DOCUMENT TEXT -
Physical Transfer of Stock Certificates Has Been Replaced by Electronic Data Entries

The success of the DTCC in maintaining stable, efficient equity markets is importantly based on two innovations. The first is the replacement of the physical movement of stock certificates with a book entry accounting system, which electronically records and transfers ownership of securities. Investors do not own stock certificates issued by Companies. Instead, these certificates are actually stored in a central vault in the DTC. When an investor buys a security through a broker, the investor’s name does not appear on the stock certificate. The names that do appear are those of broker dealers who have an account with the DTC; this is referred to as being held in “street name”.

The broker dealer holds the stock in a book-entry form. The actual custody, physical control and even the official ownership of stocks (and other securities) is done through Cede and Company, which processes the transfer of stock certificates on behalf of DTC. CEDE was founded in 1996 as a private partnership of employees of DTCC and is a separate legal entity from the DTCC. Cede is structured as a partnership so that each general partner can order transfers of stock registered in the name of the partnership. This eliminates the requirement for a separate corporate resolution to the stock issuer's transfer agent or stock registrar to validate the authority of each transfer. Cede technically owns substantially all of the publicly issued stocks in the United States. Thus, investors do not themselves hold direct property rights in a stock, but rather have contractual rights with Cede.

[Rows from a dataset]

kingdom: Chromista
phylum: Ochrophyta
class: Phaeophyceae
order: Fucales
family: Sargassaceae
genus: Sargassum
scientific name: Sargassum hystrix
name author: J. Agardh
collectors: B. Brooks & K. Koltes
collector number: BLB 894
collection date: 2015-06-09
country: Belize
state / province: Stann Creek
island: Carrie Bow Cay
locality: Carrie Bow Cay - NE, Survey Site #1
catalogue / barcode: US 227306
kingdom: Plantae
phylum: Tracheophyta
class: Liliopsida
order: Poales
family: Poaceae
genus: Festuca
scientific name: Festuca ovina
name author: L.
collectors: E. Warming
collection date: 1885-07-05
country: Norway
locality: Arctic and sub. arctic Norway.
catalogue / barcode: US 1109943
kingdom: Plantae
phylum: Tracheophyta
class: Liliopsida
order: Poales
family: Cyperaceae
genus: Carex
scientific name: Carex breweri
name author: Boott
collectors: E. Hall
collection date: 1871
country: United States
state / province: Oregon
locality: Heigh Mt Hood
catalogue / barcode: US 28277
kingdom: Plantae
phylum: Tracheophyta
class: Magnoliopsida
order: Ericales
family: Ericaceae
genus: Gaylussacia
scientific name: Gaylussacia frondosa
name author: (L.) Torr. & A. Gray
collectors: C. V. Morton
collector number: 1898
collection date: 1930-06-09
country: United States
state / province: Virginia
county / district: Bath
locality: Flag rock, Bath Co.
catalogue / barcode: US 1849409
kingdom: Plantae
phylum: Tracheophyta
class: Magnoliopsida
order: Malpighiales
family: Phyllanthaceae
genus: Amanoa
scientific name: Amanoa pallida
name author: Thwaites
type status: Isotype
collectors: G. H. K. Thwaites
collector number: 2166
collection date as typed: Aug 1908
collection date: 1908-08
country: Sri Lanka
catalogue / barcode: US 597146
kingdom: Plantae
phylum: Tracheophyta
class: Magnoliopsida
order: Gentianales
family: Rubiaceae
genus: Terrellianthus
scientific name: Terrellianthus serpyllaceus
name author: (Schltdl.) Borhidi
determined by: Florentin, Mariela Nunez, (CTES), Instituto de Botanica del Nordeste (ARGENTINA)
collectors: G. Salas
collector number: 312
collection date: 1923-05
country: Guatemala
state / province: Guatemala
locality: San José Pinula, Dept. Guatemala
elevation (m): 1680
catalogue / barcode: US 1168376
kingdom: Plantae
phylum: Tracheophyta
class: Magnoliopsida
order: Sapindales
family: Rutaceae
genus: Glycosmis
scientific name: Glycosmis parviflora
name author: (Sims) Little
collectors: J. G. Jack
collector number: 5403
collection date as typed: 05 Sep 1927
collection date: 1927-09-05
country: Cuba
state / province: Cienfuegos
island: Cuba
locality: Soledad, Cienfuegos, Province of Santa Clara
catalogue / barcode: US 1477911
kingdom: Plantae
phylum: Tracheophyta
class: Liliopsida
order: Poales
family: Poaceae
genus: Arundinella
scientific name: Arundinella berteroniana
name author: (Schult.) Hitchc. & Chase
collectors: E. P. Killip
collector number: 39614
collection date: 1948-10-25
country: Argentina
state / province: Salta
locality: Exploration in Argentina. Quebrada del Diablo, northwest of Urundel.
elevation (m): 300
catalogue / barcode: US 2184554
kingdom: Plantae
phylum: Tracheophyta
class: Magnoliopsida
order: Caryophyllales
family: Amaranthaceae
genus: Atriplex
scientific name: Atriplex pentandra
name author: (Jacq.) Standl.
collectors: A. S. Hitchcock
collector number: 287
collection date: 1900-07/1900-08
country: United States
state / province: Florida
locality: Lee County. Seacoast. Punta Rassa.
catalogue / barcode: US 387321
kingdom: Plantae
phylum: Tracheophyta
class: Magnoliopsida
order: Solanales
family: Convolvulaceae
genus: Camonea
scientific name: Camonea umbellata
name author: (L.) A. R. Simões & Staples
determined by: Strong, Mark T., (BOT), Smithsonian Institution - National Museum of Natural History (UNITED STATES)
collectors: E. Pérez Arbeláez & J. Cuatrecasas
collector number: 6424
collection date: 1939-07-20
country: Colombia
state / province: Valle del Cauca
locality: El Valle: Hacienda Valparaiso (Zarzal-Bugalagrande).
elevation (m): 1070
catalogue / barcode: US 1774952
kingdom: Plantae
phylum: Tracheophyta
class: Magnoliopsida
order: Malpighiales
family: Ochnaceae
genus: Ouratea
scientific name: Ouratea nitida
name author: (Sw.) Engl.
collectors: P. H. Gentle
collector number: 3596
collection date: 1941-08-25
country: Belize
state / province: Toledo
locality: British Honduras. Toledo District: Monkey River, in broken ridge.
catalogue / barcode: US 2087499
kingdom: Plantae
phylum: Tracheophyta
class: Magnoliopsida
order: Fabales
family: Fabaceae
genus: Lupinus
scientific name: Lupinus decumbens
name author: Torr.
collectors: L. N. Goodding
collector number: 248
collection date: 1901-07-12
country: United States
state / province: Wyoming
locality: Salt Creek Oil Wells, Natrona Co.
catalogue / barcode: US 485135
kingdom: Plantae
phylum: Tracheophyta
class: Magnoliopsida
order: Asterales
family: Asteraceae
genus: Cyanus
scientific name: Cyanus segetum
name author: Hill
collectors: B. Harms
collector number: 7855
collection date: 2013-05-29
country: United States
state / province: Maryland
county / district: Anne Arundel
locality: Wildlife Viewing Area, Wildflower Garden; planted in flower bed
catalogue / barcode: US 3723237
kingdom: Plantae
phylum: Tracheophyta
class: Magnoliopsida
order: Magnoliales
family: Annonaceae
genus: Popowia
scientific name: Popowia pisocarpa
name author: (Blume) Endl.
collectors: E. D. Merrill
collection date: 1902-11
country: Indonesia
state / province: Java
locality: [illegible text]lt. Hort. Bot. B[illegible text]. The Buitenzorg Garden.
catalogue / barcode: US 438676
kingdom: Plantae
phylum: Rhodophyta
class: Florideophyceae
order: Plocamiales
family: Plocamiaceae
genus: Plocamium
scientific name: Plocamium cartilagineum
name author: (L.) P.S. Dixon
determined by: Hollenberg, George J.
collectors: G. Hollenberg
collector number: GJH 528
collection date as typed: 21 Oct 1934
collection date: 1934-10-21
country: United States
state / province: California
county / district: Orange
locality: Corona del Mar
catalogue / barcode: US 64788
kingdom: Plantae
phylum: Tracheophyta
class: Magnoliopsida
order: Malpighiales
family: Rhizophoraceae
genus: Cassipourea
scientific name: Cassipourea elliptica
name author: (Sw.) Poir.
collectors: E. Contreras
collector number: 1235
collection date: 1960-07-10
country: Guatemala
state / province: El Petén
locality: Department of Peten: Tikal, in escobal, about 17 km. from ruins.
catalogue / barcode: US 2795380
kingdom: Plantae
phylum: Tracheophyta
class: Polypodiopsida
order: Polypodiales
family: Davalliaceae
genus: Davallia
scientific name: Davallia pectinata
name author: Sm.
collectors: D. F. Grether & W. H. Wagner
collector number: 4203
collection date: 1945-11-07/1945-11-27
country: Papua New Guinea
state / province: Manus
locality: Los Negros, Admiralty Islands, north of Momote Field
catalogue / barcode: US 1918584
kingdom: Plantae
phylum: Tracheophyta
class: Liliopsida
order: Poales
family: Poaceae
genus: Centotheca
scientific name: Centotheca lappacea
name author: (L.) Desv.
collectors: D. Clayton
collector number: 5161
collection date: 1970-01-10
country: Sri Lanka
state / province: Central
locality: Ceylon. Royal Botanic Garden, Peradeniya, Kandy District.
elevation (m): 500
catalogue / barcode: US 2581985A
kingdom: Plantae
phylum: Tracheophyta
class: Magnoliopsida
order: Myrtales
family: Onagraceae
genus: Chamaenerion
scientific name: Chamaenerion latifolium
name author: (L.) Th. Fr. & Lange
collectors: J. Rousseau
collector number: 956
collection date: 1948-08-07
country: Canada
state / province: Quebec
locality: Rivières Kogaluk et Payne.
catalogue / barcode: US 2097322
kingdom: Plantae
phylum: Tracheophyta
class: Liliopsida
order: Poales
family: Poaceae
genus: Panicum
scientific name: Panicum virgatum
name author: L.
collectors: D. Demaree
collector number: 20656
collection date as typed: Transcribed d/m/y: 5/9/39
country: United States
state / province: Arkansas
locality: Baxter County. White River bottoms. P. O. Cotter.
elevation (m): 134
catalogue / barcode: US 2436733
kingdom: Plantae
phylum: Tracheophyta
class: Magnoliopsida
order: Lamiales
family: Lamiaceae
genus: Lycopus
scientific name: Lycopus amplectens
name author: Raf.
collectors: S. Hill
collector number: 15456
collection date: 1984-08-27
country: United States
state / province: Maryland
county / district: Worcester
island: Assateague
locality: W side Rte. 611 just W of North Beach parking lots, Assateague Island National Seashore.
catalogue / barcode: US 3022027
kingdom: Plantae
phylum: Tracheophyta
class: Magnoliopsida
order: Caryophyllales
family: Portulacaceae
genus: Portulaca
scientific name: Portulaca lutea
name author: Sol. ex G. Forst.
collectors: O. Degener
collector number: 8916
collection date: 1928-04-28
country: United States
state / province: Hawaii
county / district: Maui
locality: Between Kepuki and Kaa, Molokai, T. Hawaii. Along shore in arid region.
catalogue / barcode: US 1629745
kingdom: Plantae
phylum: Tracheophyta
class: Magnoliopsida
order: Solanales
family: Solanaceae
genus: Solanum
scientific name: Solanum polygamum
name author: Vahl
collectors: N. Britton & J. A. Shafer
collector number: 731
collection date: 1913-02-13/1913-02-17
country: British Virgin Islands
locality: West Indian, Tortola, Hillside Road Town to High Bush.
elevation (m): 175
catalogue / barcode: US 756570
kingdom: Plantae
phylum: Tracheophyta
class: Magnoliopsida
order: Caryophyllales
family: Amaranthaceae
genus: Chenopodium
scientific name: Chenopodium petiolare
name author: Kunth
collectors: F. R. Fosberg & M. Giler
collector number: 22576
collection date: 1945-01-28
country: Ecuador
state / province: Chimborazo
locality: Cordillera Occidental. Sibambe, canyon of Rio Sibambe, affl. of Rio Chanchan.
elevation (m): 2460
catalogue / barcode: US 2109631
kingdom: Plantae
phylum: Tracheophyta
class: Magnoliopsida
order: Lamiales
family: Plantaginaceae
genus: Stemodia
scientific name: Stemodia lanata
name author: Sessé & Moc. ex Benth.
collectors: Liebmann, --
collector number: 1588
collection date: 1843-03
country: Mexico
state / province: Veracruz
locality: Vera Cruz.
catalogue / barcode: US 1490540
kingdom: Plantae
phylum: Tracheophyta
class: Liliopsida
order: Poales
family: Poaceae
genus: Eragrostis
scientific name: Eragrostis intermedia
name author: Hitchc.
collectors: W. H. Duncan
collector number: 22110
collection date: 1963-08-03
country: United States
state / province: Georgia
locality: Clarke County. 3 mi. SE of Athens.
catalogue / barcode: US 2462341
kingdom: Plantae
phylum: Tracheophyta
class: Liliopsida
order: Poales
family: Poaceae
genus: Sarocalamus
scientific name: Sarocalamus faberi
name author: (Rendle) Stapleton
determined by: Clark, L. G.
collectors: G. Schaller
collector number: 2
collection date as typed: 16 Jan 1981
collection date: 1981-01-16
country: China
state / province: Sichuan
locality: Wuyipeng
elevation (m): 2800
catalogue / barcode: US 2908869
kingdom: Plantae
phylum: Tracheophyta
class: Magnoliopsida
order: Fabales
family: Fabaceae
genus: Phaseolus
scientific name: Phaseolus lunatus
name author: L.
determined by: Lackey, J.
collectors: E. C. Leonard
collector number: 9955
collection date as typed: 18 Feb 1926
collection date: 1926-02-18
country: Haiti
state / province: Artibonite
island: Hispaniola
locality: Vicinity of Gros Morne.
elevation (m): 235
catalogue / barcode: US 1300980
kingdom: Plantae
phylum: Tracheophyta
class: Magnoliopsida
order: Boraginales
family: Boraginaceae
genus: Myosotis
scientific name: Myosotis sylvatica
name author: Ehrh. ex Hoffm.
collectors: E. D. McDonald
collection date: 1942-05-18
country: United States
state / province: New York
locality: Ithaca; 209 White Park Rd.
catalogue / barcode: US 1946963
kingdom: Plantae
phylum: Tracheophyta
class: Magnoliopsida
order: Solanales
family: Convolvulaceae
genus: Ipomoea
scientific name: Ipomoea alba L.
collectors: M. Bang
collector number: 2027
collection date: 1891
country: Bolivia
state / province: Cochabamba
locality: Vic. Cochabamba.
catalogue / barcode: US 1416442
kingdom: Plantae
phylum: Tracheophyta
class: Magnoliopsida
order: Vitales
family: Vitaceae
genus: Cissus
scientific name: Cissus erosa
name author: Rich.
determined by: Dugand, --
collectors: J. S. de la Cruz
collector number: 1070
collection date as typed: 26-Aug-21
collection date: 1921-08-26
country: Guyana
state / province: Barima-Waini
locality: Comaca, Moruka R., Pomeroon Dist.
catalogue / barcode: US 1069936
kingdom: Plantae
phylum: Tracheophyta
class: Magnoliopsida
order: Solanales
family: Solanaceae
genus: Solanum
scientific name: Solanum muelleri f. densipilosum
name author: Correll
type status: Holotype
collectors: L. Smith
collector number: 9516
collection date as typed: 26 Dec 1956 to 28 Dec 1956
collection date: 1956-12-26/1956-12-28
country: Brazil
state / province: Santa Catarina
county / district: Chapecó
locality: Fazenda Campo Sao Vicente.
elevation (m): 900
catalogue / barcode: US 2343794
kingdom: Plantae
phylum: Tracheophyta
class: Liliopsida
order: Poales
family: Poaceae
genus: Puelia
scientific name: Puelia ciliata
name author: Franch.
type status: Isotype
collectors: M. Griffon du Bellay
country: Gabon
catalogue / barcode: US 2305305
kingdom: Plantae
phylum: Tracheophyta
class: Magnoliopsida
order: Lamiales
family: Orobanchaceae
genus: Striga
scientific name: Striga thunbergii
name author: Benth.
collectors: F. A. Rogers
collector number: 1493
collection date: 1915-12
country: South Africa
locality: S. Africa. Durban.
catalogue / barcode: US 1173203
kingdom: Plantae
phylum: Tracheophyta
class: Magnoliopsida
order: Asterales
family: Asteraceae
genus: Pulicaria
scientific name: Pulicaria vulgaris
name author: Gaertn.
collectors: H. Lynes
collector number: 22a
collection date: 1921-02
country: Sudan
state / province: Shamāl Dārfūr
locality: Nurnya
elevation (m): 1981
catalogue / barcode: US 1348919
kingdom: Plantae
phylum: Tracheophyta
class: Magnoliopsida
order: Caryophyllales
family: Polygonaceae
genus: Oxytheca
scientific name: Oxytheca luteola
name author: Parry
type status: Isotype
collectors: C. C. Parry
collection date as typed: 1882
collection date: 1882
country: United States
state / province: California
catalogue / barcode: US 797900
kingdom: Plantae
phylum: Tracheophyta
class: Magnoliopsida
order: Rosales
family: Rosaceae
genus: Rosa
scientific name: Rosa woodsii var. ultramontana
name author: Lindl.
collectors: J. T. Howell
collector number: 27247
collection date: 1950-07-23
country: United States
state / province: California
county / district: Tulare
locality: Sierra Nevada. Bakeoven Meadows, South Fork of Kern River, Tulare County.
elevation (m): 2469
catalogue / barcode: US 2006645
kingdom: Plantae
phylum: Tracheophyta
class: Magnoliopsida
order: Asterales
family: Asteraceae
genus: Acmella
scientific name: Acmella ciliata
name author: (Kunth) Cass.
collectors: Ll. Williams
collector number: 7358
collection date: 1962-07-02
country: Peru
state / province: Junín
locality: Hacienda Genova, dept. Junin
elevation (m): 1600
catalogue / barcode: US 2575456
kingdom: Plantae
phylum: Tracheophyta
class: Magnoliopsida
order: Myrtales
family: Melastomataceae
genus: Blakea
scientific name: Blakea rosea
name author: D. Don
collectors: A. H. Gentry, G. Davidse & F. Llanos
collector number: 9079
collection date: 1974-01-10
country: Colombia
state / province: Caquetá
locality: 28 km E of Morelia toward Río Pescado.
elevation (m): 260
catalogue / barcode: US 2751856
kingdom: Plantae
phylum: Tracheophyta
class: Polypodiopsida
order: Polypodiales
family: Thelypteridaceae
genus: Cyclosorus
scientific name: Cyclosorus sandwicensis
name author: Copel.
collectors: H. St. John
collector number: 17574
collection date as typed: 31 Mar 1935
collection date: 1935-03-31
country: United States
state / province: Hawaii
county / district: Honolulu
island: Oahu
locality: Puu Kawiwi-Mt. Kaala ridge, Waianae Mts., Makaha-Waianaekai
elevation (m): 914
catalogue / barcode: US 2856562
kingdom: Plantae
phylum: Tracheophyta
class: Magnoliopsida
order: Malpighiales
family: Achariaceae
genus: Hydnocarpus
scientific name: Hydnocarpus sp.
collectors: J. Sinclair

TASKS TO CARRY OUT -
1) Copy everything from "The broker dealer" down to "rights with Cede." in the passage on stock certificates.
2) In the passage on stock certificates, render this sentence in Spanish: "Cede technically owns substantially all of the publicly issued stocks in the United States."

ANSWERS TO THE PROBLEMS -
1)
The broker dealer holds the stock in a book-entry form. The actual custody, physical control and even the official ownership of stocks (and other securities) is done through Cede and Company, which processes the transfer of stock certificates on behalf of DTC. CEDE was founded in 1996 as a private partnership of employees of DTCC and is a separate legal entity from the DTCC. Cede is structured as a partnership so that each general partner can order transfers of stock registered in the name of the partnership. This eliminates the requirement for a separate corporate resolution to the stock issuer's transfer agent or stock registrar to validate the authority of each transfer. Cede technically owns substantially all of the publicly issued stocks in the United States. Thus, investors do not themselves hold direct property rights in a stock, but rather have contractual rights with Cede.

2) Cede es técnicamente propietaria de prácticamente todas las acciones emitidas públicamente en los Estados Unidos.